9 August 2019
Media Framing Analysis
The millions of photos we post on social media, the strong resonance of magazine covers and the tweets of US-President Donald Trump underline the importance of media framing analysis. This course teaches you methods to study textual and/or visual frames in news articles and social media posts, including their headlines, photos and captions. You also learn which aspects of an issue, event, person, group, or country are highlighted by a text and/or image and which problems, causes and/or solutions are (implicitly) suggested. Further, you are taught how the selected texts and images fit within the broader context, and how to identify what is considered real and normal in this context. In a step by process, you develop a coherent analytical framework and structure for your research paper or thesis. You write a paper in which you apply the method of Van Gorp (2010), or a method of your own choice, to analyze one or more (social) media representations from your dataset. Interactive lectures and roundtable discussions help you take the different steps in the research process. Taking note of various framing analysis approaches, the lectures help you become more familiar with the wide variety of ways in which you can define and analyze both textual and/or visual frames in (social) media.
L.A.S. van Efferink
▪ Strong motivation and good command of English are essential to get a pass for the course;
▪ Basic knowledge of visual analysis is recommended;
▪ Aimed at Bachelor/ Master/ PhD students in Media Studies/ Journalism/ Cultural Studies/ Linguistics/ Political Sciences/ International Relations/ Geography/ History.

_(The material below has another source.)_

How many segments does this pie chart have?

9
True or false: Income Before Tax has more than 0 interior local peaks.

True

If in doubt, please contact Leonhardt for personal course selection advice.
▪ Designing an analytical framework to identify, interpret and analyze frames in (social) media, in line with your research objectives.

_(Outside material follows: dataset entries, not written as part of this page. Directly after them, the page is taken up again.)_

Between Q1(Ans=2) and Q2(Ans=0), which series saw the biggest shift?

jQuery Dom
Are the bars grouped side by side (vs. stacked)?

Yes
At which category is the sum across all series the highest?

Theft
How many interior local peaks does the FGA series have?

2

▪ Making a well-informed decision on whether to use a deductive, inductive or mixed method to study frames.
▪ Defining the framing devices in your dataset as clearly as possible.
▪ Applying qualitative methods from framing analysis and social semiotics to study the potential meanings among different audiences of textual-visual media representations.
▪ Compiling a dataset for your dissertation or thesis that is manageable and relevant.
Maastricht Summer School awards academic credit (ECTS) for courses successfully completed during the programme. To include these credits in the curriculum of your degree, you need to obtain official approval from the responsible department at your home institution.
Upon completion of a course, the Maastricht Summer School issues a transcript. The transcript states the student’s name, student ID-number, the grade or Pass/Fail and the number of ECTS credits.
EUR 600: This 1-week course costs €600,-.